En tout état de cause :

• condamner la Communauté de communes à lui verser la somme de 20 000 euros au titre des dispositions de l’article 700 du code de procédure civile, outre les entiers dépens dont distraction au profit de Me Sandrine Bleux.

Dans ses conclusions notifiées par la voie électronique le 1er octobre 2018, l’intimée sollicite la confirmation de la décision entreprise en toutes ses dispositions, et demande à la cour, statuant à nouveau, de débouter l’appelante de toutes ses demandes et, à titre reconventionnel, de la condamner au paiement de la somme de 6 000 euros au titre de l’article 700 du code de procédure civile, outre les entiers dépens dont distraction au profit de la SCP d’avocats Lecompte Ledieu.

Conformément aux dispositions de l’article 455 du code de procédure civile, pour plus ample exposé des moyens, il est renvoyé aux dernières écritures des parties.

Pour la clarté des débats, il sera seulement indiqué que l’appelante soutient en substance que la Communauté de communes qui connaissait le montant de la taxe foncière afférent au terrain vendu ne pouvait légitimement ignorer l’existence de l’erreur dans la désignation cadastrale dans le bail commercial, lui a intentionnellement caché ces informations pourtant déterminantes de son consentement, commettant ainsi une réticence dolosive justifiant l’annulation de la vente, et l’indemnisation des préjudices qu’elle a subis en conséquence de ce dol.

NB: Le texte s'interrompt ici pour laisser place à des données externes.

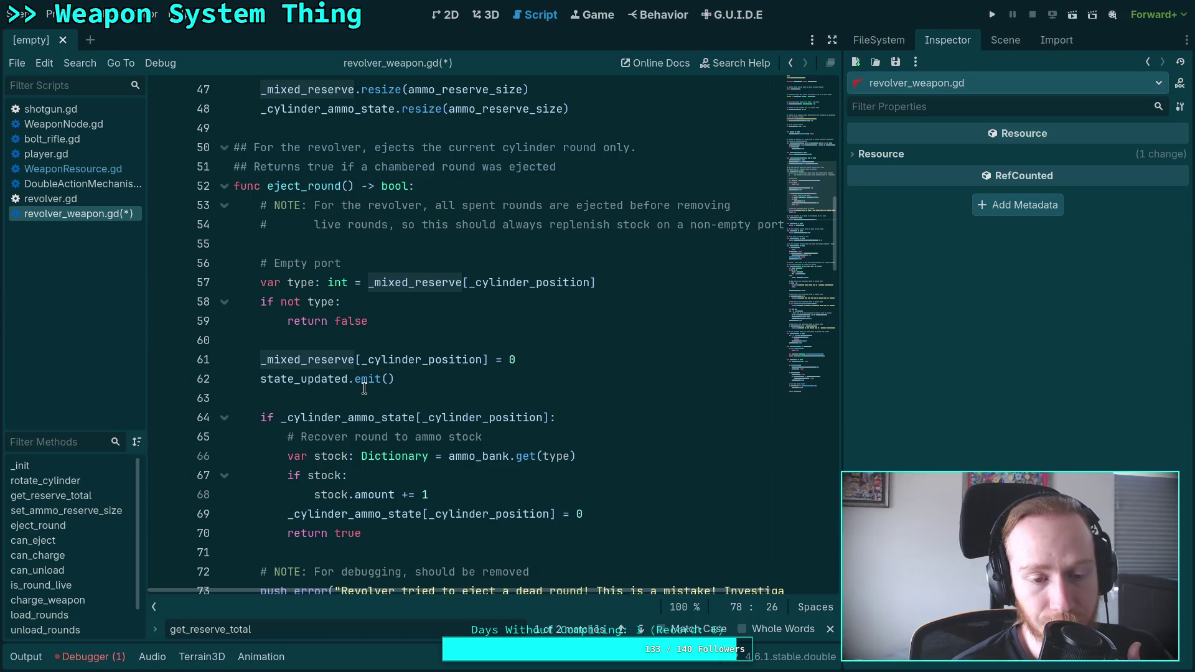
scroll(364, 388, down, 6)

Quant à l’intimée, elle soutient essentiellement n’avoir jamais eu l’intention de tromper sa cocontractante, mais avoir été victime d’une succession d’erreurs.

À l’audience, la cour a ordonné la production du courriel adressé par M. Y à Mme Z dont seule la réponse était produite, et a autorisé une note en délibéré des parties sur la production de cette pièce. Cette pièce a été produite le 25 octobre par l’appelante. Par note en délibéré du 29 octobre, la Communauté de communes indique que la communication de l’intégralité de la pièce n° 6 par la SCI Y ne permet en rien d’établir les man’uvres dolosives dont la charge de la preuve incombe à l’appelante.

MOTIVATION

A titre liminaire, il y a lieu de préciser qu’il sera fait application des dispositions du code civil dans leur version antérieure à l’entrée en vigueur de l’ordonnance n° 2016-131 du 10 février 2016 portant réforme du droit des contrats, du régime général et de la preuve de l’obligation.

Sur la demande d’annulation de la vente pour dol

Selon les dispositions de l’article 1109 du code civil, il n’y a point de consentement valable si le consentement n’a été donné que par erreur ou s’il a été extorqué par violence ou surpris par dol. L’article 1116 du même code dispose : 'Le dol est une cause de nullité de la convention lorsque les man’uvres pratiquées par l’une des parties sont telles, qu’il est évident que, sans ces man’uvres, l’autre

partie n’aurait pas contracté. Il ne se présume pas et doit être prouvé.'

Ainsi, le dol, qui se définit comme une faute intentionnelle ayant pour but et pour effet de provoquer chez le cocontractant une erreur déterminante de son consentement, ne saurait se déduire du seul manquement d’un vendeur à son obligation d’information. Dès lors, l’acquéreur qui invoque une réticence dolosive doit établir, d’une part, que le manquement à l’obligation d’information du vendeur procède de l’intention de tromper, d’autre part, que ce manquement a effectivement provoqué une erreur déterminante de son consentement. Lorsque la réticence dolosive est établie, elle rend toujours excusable l’erreur provoquée.

Sur ce

En l’espèce, il est constant que le bail commercial consenti par la Communauté de communes à la société MIC comportait une erreur dans la désignation cadastrale, celui-ci désignant le bien loué comme étant situé sur la parcelle U n° 3250 alors qu’il était en réalité situé sur la parcelle U n° 2039. Par ailleurs, il est également acquis aux débats que la SCI Y, société civile immobilière familiale dont l’un des associés était également le gérant de la société preneuse, a toujours entendu acquérir les murs du bâtiment que louait la société MIC et non pas un autre terrain, ainsi qu’une parcelle adjacente au bâtiment en facilitant l’accès.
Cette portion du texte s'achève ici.